**Activity:** When you reach the line containing "59: (139, 134, 6.45)" in the data below, begin returning lines exactly as written, and stop once the line containing "75: (197, 173, 5.93)" has been returned.
** Source data follows **
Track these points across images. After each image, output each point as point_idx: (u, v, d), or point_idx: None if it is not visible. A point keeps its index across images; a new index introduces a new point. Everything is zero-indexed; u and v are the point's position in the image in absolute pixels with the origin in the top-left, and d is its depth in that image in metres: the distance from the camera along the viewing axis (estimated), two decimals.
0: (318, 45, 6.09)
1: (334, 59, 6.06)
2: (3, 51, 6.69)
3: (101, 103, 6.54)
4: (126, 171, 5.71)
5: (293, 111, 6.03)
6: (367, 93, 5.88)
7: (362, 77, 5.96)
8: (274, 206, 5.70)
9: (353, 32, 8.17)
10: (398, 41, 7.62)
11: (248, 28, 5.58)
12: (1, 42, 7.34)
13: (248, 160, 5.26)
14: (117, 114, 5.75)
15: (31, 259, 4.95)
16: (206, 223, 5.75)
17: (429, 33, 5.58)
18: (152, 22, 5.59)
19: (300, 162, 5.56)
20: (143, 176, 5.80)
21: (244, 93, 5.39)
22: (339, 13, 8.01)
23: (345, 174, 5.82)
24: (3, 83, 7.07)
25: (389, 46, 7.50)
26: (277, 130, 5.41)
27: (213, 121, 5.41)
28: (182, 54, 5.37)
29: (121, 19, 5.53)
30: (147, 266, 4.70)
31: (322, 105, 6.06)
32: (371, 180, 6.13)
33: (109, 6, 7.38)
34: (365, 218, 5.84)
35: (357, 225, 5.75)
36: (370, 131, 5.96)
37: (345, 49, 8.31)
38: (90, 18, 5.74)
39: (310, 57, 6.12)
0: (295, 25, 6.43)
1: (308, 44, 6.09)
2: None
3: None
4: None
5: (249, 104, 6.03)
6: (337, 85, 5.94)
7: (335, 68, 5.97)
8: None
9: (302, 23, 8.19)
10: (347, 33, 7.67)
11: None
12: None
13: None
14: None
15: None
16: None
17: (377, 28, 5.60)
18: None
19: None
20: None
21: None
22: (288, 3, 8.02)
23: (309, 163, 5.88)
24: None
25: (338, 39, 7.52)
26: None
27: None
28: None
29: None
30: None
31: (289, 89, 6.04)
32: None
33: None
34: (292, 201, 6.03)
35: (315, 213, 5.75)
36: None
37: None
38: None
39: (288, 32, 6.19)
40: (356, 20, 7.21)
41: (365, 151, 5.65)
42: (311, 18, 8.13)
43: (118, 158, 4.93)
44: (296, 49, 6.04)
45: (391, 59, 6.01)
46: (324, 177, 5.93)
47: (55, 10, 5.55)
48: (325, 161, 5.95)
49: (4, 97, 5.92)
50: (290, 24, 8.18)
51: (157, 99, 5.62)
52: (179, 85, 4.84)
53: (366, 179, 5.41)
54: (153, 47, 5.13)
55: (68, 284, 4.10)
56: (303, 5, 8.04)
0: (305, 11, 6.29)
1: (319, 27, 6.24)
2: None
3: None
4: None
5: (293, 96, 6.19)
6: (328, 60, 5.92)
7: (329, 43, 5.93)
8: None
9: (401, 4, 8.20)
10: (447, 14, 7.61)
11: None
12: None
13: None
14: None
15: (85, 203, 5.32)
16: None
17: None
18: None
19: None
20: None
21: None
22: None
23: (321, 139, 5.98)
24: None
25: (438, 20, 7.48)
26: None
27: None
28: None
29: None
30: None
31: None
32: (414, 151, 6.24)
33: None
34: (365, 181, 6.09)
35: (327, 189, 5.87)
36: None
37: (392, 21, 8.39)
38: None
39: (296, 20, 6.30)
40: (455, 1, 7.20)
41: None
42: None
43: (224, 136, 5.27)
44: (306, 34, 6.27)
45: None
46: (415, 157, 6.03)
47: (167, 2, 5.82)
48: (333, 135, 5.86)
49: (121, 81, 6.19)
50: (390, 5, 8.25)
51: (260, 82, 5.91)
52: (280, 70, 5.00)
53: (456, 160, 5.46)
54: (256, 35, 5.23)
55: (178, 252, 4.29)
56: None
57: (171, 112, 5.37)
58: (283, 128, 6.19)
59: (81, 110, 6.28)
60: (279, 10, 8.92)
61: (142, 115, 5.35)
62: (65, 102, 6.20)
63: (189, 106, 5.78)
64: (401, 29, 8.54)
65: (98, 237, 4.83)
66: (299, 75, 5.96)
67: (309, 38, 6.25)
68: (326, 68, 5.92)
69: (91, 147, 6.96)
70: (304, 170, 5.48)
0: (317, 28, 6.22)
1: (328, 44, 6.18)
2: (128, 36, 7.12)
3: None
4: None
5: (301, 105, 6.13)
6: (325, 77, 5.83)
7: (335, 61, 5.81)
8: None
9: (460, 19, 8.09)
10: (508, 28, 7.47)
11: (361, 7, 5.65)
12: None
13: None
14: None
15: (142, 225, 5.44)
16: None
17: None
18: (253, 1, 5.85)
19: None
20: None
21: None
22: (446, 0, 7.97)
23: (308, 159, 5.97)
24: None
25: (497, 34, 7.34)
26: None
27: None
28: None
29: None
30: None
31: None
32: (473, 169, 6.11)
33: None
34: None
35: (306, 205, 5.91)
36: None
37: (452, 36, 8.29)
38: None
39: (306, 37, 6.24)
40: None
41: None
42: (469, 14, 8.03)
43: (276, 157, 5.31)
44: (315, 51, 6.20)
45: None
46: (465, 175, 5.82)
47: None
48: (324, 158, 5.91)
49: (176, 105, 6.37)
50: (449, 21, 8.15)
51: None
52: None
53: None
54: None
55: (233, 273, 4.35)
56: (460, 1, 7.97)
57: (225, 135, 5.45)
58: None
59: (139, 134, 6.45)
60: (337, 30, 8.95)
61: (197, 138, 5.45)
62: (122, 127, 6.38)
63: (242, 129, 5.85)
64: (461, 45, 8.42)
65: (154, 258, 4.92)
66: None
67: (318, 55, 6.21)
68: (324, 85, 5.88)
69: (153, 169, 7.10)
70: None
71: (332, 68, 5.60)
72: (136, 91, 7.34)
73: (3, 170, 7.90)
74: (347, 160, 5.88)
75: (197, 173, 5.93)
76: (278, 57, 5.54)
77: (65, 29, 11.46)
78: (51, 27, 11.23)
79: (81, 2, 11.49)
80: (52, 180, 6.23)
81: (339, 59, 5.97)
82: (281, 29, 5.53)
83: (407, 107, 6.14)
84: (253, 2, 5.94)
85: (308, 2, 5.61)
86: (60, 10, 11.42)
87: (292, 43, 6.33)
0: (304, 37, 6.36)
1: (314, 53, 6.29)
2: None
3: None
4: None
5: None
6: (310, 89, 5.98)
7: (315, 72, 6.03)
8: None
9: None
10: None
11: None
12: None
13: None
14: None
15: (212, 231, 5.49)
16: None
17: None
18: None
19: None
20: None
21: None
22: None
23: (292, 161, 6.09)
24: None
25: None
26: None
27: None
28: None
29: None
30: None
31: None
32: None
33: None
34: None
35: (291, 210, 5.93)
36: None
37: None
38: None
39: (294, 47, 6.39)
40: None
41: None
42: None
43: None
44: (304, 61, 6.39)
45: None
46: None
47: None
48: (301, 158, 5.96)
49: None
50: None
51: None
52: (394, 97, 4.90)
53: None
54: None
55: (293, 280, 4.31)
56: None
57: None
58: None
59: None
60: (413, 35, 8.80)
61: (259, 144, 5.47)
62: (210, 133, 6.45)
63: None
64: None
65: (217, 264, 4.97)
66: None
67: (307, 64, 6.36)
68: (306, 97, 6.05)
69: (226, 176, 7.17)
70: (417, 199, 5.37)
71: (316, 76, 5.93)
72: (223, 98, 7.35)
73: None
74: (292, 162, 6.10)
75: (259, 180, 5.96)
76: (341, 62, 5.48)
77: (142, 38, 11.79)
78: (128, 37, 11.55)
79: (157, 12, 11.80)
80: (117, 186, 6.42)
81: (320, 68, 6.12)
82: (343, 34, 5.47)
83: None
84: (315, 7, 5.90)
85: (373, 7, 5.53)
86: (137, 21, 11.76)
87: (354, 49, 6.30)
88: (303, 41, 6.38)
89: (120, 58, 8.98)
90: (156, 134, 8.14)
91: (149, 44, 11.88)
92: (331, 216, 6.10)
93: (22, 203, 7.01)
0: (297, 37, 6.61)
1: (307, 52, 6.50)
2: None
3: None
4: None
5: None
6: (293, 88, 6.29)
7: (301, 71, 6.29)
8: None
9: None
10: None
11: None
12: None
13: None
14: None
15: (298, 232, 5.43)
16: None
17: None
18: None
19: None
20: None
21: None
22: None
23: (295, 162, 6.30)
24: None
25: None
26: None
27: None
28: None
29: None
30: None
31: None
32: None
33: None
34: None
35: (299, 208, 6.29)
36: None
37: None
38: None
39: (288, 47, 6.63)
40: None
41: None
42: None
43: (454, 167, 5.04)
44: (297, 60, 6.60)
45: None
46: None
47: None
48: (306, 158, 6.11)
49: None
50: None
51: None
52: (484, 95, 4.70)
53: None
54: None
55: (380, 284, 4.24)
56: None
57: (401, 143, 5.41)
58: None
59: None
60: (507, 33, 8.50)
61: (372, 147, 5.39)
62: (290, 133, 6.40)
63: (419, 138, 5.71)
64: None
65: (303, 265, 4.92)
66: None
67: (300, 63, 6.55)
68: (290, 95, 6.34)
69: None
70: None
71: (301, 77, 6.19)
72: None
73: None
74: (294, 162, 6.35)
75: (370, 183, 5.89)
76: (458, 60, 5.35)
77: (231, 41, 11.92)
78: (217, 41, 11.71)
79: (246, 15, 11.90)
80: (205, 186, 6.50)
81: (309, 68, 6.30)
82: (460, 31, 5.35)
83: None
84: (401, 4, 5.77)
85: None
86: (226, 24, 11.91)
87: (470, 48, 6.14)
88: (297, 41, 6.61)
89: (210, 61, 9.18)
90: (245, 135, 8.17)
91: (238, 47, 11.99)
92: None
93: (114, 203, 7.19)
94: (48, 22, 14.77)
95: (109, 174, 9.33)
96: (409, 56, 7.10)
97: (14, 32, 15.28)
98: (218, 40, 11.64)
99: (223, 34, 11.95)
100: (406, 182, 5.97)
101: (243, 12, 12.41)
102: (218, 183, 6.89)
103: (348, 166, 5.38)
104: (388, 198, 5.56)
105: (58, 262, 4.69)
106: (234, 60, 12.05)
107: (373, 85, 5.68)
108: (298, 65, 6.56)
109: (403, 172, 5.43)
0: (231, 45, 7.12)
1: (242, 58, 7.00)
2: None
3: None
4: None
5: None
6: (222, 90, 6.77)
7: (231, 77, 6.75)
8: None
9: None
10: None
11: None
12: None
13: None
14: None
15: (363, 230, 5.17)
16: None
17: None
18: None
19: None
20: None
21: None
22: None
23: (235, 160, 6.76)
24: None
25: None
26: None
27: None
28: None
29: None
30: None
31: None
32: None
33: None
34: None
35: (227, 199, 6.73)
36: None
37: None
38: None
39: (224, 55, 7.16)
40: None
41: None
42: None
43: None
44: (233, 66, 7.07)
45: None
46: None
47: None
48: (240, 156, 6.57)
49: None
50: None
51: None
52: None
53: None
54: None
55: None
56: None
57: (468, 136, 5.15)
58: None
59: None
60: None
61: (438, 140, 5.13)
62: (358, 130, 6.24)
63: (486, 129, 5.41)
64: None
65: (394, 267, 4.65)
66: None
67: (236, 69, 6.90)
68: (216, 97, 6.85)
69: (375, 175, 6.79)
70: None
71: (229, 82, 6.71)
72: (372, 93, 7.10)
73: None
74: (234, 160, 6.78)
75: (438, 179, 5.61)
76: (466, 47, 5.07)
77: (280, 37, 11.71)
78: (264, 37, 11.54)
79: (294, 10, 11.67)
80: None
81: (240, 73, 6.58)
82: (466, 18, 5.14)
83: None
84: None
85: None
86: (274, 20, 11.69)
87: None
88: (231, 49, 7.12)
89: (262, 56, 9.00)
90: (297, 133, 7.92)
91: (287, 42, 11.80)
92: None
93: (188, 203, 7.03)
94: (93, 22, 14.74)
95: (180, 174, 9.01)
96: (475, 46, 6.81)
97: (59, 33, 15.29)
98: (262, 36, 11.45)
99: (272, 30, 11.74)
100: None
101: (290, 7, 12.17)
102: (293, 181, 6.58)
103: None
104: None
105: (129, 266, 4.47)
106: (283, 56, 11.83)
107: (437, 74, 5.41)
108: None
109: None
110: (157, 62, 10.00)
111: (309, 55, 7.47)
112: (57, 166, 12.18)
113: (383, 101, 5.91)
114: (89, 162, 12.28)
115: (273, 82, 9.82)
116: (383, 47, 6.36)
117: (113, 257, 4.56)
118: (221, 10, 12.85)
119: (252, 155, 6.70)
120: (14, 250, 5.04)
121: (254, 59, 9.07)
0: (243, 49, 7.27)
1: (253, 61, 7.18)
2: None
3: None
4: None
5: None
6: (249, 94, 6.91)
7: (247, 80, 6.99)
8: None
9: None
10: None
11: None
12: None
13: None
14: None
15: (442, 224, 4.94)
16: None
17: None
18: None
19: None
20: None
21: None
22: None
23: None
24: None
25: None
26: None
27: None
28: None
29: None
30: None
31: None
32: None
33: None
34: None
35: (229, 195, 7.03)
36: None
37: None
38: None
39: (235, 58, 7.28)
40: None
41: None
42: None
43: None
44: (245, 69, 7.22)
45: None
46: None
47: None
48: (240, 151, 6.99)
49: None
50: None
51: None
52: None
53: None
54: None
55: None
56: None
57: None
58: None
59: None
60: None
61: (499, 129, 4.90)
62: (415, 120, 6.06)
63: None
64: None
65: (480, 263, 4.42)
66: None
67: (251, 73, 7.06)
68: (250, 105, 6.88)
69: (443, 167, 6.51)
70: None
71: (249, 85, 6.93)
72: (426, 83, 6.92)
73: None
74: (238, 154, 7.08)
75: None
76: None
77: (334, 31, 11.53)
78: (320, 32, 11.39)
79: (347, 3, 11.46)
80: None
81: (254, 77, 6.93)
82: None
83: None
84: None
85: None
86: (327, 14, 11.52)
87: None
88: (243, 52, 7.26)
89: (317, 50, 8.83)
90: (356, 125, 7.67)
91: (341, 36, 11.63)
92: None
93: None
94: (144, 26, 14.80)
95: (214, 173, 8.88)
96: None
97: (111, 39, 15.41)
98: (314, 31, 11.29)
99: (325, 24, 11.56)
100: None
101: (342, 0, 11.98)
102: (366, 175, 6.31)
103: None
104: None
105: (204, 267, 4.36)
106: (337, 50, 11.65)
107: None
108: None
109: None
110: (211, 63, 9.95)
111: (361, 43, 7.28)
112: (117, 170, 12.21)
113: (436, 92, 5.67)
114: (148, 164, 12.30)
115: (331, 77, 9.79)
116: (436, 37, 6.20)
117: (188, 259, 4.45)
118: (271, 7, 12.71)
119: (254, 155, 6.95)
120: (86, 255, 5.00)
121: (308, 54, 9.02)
** End of Source data **
**Response to this task:**
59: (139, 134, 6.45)
60: (337, 30, 8.95)
61: (197, 138, 5.45)
62: (122, 127, 6.38)
63: (242, 129, 5.85)
64: (461, 45, 8.42)
65: (154, 258, 4.92)
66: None
67: (318, 55, 6.21)
68: (324, 85, 5.88)
69: (153, 169, 7.10)
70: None
71: (332, 68, 5.60)
72: (136, 91, 7.34)
73: (3, 170, 7.90)
74: (347, 160, 5.88)
75: (197, 173, 5.93)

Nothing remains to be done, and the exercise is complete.